**CONSIGNE 1**
Dans l'intervention sur l'emploi, sous le coup de quel article sont tombés les deux articles qualifiés d'intéressants ?
**CONSIGNE 2**
Reproduisez mot pour mot le passage de l'intervention sur l'emploi qui commence par « Discussions générales » et se termine par « au dispositif existant ? ».
**CONSIGNE 3**
Traduisez en anglais cette phrase de l'intervention sur l'emploi : « Dans ces conditions, quel est l'intérêt de discuter de ce texte, eu égard au dispositif existant ? »

**BLOC DE TEXTE**
---*---
Interventions

Discussions générales

Economie : faciliter le maintien et la création d’emplois

Mes chers collègues, il faut quand même oser mettre dans le titre de la proposition de loi qui nous est soumise qu’elle est faite « pour faciliter le maintien et la création d’emplois » ! C’est pourtant ce que fait la majorité dans le cadre de la niche parlementaire qui lui est réservée.
Vous n’imaginez même pas comment les gens réagissent à cela ! Vous le verrez dans vos circonscriptions.
Force est de constater que les deux articles qui pouvaient être intéressants, même s’ils étaient insuffisants, sont tombés sous le coup de l’article 40. Dans ces conditions, quel est l’intérêt de discuter de ce texte, eu égard au dispositif existant ?
---*---
**LISTE DES DONNÉES**

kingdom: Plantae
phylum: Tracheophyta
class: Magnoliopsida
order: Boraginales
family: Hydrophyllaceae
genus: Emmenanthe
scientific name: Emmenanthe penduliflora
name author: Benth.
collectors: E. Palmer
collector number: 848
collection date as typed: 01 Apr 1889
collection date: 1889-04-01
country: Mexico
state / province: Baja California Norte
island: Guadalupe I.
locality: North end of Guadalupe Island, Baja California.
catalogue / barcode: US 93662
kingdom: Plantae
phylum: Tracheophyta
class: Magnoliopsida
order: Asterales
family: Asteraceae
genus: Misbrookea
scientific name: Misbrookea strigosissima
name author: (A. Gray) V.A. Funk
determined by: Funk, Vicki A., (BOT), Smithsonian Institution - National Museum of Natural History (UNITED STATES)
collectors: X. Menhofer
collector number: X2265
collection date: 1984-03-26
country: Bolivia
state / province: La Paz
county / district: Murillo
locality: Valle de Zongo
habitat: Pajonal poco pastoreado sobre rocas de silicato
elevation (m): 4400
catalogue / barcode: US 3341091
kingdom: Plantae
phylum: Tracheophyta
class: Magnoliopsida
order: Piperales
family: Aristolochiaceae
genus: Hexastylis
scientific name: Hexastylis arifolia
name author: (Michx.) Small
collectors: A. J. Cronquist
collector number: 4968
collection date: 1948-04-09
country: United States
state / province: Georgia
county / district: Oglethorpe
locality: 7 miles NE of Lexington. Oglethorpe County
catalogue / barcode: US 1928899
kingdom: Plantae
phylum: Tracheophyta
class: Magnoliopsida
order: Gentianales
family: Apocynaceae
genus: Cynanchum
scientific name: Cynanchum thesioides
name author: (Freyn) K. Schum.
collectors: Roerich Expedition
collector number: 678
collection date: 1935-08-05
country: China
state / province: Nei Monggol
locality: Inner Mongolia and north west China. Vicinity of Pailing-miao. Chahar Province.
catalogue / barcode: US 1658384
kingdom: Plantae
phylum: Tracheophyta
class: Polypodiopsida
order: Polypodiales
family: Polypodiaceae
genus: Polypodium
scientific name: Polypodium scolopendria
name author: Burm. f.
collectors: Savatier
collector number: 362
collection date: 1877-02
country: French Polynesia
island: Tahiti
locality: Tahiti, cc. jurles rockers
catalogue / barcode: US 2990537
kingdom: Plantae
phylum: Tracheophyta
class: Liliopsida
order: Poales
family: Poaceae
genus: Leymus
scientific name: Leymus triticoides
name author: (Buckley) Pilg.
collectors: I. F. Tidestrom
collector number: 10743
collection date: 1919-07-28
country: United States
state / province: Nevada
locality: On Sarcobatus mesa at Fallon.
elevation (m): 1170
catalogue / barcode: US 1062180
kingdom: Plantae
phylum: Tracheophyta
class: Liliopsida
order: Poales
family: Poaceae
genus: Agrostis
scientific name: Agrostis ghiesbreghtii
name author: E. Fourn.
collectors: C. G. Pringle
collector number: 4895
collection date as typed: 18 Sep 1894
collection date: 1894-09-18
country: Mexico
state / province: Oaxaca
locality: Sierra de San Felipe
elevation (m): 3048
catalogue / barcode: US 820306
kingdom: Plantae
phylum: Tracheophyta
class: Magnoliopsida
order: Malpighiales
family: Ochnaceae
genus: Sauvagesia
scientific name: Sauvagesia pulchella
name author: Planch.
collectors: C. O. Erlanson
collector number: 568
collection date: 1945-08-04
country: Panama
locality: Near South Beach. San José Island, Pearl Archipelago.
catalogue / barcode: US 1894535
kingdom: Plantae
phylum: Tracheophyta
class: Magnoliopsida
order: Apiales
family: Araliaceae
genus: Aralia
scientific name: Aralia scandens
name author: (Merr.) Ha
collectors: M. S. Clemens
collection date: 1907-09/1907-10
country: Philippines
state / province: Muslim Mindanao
---*---
**SOLUTION 1**
L'article 40.

**SOLUTION 2**
Discussions générales

Economie : faciliter le maintien et la création d’emplois

Mes chers collègues, il faut quand même oser mettre dans le titre de la proposition de loi qui nous est soumise qu’elle est faite « pour faciliter le maintien et la création d’emplois » ! C’est pourtant ce que fait la majorité dans le cadre de la niche parlementaire qui lui est réservée.
Vous n’imaginez même pas comment les gens réagissent à cela ! Vous le verrez dans vos circonscriptions.
Force est de constater que les deux articles qui pouvaient être intéressants, même s’ils étaient insuffisants, sont tombés sous le coup de l’article 40. Dans ces conditions, quel est l’intérêt de discuter de ce texte, eu égard au dispositif existant ?

**SOLUTION 3**
Under these conditions, what is the point of discussing this text, given the existing arrangements?